Buddy may be out of the game, but the Winters’ social milieu still offers plentiful opportunities—a cocktail party at the Dakota, a family road trip to the Lake Placid Olympics—to rub elbows with a veritable Who’s Who of minor celebrities. At home, Anton becomes Buddy’s sparring partner for rehearsing and polishing the patter of quick pseudo intimacy and good gossip. This provides for some amusing dialogue, but the accumulation of name-dropping and celebrity anecdotes risks repetition. The greater interest, the greater heat in the book, lies in the rarer passages where Buddy and Anton try to talk, to really talk to each other.
Then again, the sheer volume of chatter with and about celebrities in these pages (and even the occasional tedium), may be exactly what the author intends. Doesn’t this seeming imbalance reflect and recreate Anton’s childhood experience? He grew up with an often-absent father, watching him on television where Buddy appeared so comfortable it seemed the television set was his home. “I’d always resented how real Buddy got with strangers over the years, that he’d tell something none of us knew about him to someone he just met,” Anton reflects. “His stock in trade was indiscriminate familiarity.”
Now, late in the day, both side-lined and vulnerable in different ways, Anton and his father have drawn close—too close. “In truth I sometimes lost track of where Buddy’s thoughts ended and mine began…He told me once that I’d become the other half of him, which he meant as a compliment but made me feel weird, like his soul had subsumed mine.” Anton recognizes he must pull away to get his own life in balance and does so.

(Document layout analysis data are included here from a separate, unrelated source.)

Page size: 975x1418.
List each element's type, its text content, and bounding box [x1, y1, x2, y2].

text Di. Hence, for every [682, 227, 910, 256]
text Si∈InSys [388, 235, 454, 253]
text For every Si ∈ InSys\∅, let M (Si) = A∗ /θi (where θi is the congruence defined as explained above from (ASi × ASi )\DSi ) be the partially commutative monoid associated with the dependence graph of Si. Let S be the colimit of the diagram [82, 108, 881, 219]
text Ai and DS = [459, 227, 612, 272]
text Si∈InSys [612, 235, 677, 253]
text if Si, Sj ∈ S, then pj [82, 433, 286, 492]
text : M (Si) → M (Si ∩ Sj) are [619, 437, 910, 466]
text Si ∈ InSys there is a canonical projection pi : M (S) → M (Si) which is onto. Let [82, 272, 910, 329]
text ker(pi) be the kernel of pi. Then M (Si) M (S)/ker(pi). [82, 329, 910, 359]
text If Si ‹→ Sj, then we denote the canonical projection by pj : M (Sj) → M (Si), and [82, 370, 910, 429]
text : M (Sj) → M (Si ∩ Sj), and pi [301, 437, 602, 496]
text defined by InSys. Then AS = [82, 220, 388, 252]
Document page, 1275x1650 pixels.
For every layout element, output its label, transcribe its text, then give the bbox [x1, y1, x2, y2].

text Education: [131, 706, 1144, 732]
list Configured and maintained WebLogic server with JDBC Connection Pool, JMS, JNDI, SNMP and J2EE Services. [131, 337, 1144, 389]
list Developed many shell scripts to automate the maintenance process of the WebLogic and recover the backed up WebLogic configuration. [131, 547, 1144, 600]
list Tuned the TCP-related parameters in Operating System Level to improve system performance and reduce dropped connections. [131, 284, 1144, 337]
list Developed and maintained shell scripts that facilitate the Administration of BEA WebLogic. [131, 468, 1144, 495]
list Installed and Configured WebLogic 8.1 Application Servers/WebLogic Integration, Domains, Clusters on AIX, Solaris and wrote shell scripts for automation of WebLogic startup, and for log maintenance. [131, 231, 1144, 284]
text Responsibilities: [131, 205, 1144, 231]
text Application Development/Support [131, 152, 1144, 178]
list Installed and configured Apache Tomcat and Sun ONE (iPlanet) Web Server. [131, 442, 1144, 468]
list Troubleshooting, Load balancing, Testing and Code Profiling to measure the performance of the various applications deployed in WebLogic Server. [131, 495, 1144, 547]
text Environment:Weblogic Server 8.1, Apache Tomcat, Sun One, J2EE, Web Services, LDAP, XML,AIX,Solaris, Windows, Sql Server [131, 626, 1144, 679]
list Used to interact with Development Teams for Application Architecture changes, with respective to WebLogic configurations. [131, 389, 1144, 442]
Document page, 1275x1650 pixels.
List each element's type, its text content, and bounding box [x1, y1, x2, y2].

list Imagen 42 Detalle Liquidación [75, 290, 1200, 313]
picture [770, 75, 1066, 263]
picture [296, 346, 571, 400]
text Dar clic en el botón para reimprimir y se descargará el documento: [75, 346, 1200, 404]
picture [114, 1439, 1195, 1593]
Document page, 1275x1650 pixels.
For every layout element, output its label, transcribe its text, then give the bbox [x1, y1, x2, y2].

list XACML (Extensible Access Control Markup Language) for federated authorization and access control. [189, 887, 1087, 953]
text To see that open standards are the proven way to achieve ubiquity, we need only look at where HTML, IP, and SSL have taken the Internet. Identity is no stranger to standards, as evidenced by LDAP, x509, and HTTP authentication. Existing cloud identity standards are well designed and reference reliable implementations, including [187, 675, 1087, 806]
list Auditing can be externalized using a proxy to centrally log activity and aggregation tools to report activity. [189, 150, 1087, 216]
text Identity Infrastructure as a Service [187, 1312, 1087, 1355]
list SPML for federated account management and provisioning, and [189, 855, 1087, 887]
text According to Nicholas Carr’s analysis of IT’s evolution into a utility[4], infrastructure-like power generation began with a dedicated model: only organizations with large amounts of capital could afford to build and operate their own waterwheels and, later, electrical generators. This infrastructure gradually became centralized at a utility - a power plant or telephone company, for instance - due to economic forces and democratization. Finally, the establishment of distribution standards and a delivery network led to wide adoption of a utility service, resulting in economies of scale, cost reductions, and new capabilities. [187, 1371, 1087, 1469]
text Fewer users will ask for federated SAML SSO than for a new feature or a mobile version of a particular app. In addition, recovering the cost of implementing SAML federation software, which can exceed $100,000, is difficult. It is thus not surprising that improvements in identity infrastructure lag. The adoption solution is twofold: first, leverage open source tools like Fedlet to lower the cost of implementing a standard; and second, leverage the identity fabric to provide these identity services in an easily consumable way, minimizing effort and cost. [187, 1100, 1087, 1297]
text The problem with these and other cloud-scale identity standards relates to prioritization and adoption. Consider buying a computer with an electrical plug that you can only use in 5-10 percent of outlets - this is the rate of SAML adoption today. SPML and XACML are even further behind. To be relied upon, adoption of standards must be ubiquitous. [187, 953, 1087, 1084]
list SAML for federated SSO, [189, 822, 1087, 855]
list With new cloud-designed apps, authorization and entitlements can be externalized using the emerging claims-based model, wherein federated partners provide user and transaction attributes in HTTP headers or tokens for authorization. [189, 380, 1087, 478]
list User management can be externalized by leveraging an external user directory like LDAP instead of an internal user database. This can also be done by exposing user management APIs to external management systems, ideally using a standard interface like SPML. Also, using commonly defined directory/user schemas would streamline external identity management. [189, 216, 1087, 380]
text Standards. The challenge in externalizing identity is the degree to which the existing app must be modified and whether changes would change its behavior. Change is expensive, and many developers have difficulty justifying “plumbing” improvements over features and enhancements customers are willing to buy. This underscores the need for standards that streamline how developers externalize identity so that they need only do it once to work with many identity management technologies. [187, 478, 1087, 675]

The concluding but continuing challenge for Anton is “to find a separate path.”
Using the familiar trope of damaged, brilliant father and parentified child, following the classic structure of a coming-of age-story, the author presents an authentic, difficult, believable father and son—passionately trying to work things out. The novel, like its protagonist, has its issues. But even if the minor celebrities end up forgettable, the loving misadventure of Anton and Buddy’s effortful and complex filial relationship is memorable.